Aim of the task: List every line in this data where the string "finding" occurs.
[Start of Attachment]
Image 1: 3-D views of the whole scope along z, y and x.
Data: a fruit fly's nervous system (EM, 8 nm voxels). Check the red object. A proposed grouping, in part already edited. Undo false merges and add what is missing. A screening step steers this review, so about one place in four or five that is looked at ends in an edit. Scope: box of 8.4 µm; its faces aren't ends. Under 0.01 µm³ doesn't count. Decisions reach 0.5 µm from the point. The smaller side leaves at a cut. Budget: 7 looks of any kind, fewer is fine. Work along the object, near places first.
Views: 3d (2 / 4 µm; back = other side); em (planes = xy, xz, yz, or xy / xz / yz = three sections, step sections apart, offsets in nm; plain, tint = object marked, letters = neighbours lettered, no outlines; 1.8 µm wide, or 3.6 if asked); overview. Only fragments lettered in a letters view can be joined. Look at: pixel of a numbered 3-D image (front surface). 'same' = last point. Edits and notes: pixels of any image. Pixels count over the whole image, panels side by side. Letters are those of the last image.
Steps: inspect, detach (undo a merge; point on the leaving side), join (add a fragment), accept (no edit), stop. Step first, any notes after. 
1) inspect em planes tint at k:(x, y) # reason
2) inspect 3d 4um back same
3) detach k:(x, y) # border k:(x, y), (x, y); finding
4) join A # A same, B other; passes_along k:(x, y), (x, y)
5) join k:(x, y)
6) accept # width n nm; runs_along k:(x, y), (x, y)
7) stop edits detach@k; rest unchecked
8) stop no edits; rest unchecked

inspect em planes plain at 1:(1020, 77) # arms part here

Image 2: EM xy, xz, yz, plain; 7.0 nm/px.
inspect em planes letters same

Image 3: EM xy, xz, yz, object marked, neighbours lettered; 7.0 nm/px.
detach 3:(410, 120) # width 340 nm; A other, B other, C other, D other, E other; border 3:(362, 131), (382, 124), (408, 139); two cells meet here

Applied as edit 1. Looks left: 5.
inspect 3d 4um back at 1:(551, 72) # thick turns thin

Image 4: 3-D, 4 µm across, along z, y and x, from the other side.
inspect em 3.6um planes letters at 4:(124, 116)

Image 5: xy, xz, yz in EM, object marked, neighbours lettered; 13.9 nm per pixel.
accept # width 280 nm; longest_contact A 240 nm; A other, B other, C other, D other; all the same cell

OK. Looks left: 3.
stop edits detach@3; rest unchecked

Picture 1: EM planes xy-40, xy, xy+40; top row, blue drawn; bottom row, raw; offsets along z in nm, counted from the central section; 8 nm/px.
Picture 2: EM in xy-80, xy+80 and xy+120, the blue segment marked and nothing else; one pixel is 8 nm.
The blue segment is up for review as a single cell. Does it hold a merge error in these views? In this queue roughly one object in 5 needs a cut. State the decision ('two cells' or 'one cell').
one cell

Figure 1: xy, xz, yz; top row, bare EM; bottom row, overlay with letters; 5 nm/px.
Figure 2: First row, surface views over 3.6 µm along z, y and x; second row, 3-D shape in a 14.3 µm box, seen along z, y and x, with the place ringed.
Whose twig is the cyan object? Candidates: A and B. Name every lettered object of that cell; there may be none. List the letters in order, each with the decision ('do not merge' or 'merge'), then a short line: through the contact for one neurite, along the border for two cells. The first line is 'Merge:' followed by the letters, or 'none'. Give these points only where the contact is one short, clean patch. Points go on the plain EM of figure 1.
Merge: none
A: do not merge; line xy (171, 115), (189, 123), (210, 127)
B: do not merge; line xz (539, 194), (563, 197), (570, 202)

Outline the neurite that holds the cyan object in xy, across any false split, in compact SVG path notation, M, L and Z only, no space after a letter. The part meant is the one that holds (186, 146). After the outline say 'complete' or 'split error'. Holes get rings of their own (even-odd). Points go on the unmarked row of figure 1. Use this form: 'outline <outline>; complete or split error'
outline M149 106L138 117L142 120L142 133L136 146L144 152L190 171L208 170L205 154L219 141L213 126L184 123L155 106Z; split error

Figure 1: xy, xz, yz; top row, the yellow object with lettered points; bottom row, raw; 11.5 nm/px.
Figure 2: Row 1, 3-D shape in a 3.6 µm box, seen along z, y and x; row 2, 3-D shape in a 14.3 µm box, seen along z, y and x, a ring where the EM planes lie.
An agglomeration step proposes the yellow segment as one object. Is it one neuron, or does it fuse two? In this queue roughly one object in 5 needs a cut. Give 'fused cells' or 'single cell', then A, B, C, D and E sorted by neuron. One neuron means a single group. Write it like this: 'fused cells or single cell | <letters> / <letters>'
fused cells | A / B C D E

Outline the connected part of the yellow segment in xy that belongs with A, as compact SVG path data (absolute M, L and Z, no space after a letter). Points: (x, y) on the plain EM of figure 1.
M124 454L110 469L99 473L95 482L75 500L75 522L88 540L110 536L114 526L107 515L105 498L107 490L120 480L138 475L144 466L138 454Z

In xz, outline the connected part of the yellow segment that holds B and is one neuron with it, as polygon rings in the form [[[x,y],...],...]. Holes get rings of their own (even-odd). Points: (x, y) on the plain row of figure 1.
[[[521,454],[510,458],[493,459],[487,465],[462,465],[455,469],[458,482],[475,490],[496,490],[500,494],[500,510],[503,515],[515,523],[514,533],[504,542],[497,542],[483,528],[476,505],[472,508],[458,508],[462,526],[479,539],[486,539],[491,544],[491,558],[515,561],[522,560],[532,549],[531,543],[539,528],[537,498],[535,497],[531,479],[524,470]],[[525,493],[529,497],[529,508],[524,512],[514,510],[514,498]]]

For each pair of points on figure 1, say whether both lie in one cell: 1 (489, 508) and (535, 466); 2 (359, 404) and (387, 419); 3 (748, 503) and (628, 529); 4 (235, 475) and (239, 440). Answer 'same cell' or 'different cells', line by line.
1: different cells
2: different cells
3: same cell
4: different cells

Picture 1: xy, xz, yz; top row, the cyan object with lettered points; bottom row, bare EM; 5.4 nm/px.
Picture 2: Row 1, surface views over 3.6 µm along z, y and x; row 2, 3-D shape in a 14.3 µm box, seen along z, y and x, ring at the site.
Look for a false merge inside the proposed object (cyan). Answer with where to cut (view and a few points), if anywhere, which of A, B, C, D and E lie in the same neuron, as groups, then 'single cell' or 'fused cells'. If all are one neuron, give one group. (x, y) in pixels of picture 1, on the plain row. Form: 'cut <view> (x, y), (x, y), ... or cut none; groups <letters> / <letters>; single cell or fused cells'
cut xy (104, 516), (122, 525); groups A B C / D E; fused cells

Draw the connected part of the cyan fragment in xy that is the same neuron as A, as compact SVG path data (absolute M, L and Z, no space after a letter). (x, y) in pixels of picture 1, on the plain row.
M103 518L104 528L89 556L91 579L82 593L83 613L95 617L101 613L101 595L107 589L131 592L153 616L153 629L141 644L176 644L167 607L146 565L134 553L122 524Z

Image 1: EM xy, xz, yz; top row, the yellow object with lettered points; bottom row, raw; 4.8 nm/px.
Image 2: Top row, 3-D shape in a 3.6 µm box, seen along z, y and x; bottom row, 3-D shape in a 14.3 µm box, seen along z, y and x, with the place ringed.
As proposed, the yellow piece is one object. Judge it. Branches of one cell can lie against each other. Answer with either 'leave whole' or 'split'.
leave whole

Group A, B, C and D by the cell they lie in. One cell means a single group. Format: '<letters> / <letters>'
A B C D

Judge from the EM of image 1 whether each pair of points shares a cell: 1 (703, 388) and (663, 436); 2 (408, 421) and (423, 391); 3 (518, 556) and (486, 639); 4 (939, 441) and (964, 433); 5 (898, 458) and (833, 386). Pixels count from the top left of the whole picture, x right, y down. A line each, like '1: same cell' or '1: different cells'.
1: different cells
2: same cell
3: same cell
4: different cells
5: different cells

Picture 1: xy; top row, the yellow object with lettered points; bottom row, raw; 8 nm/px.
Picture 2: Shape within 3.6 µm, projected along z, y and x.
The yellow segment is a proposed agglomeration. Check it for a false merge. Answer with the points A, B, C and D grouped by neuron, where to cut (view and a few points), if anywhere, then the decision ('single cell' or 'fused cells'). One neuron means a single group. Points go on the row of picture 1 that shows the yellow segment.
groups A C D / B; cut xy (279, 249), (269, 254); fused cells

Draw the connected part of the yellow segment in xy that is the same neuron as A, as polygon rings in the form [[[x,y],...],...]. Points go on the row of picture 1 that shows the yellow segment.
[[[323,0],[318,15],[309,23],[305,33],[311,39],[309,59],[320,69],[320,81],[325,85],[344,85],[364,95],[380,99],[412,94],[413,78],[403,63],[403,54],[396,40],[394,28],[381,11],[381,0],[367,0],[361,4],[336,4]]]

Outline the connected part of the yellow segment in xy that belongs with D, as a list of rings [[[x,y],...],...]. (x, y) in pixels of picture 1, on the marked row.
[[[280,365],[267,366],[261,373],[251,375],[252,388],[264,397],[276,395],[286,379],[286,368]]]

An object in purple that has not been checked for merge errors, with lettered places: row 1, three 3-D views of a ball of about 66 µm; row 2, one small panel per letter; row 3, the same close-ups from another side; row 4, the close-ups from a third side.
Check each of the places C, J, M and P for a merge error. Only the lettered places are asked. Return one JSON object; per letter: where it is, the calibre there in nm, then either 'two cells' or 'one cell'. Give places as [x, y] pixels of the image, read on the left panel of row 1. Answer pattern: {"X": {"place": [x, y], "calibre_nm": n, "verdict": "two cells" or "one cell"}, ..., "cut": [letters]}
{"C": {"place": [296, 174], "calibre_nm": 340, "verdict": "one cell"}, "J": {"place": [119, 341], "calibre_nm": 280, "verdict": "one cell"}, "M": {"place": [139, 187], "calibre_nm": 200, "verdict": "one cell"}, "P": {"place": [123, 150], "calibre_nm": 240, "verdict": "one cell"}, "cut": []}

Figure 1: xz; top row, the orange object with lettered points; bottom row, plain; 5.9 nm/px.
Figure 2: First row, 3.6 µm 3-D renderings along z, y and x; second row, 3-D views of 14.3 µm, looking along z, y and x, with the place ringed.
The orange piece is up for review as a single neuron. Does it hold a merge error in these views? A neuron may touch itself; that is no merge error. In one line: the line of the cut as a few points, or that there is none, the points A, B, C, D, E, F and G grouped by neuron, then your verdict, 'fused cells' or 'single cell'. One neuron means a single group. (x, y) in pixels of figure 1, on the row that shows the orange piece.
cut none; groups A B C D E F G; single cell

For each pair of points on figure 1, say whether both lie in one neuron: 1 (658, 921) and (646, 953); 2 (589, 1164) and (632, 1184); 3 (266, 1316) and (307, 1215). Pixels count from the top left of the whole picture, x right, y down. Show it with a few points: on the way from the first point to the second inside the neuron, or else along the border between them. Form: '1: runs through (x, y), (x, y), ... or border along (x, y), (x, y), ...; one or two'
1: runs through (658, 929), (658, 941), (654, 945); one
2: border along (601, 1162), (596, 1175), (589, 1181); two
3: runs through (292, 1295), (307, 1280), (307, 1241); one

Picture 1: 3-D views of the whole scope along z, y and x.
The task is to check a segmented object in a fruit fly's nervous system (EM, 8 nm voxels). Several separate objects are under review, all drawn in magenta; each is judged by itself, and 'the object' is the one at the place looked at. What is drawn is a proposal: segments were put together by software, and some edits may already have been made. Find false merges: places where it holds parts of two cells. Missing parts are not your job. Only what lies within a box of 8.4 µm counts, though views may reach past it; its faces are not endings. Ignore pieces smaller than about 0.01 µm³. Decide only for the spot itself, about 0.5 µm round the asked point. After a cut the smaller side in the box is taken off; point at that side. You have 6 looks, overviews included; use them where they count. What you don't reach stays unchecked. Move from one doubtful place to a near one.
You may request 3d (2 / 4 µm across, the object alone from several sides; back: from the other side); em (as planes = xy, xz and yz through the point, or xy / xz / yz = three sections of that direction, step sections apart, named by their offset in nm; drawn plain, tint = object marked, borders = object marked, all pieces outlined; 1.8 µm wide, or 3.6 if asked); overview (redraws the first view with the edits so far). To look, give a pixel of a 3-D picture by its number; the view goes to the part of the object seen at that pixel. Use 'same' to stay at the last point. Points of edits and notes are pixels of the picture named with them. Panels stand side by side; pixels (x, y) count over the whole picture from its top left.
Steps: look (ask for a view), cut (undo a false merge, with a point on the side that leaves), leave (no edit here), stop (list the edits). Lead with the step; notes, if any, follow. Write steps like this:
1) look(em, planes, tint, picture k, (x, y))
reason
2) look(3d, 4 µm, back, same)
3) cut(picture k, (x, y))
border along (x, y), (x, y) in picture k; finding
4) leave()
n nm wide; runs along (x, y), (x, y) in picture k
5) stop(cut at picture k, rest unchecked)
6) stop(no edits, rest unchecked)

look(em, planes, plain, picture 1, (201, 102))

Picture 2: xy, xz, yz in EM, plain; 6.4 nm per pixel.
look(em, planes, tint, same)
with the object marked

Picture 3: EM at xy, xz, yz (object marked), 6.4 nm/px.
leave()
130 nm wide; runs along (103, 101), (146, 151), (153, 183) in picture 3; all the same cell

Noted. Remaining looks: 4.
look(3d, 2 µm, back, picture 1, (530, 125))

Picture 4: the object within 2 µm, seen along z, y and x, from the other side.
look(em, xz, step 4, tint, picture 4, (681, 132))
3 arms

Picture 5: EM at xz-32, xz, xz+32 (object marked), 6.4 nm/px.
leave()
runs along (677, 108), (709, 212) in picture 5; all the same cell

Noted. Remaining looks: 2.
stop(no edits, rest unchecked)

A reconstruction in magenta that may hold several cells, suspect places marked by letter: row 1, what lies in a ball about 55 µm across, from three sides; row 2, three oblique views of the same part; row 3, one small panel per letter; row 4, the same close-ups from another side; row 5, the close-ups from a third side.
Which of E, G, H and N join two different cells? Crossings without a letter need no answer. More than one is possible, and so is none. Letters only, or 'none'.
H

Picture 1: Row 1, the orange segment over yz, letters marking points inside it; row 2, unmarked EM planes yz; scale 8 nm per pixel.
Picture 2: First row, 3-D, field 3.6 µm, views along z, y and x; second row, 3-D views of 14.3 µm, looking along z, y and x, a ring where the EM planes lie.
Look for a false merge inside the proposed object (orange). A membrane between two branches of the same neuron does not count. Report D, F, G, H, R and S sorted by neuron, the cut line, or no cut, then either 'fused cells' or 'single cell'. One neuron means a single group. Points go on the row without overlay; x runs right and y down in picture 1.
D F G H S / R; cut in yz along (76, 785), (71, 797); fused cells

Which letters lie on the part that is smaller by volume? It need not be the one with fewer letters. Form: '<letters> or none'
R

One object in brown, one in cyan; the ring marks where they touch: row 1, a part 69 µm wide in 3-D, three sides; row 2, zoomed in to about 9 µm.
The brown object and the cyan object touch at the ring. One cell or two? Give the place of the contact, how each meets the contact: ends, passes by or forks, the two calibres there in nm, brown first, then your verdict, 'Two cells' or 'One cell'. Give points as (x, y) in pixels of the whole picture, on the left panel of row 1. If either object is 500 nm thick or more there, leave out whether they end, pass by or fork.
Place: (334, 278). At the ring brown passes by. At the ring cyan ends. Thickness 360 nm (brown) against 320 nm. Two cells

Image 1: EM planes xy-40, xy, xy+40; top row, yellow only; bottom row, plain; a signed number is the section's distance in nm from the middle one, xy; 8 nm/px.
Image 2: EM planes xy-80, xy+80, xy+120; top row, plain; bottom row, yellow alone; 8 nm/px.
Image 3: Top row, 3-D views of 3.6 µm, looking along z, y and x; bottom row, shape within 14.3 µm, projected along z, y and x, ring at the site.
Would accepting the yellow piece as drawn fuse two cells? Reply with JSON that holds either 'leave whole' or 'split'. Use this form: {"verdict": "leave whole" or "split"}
[End of Attachment]
Task solution:
3) detach k:(x, y) # border k:(x, y), (x, y); finding
border along (x, y), (x, y) in picture k; finding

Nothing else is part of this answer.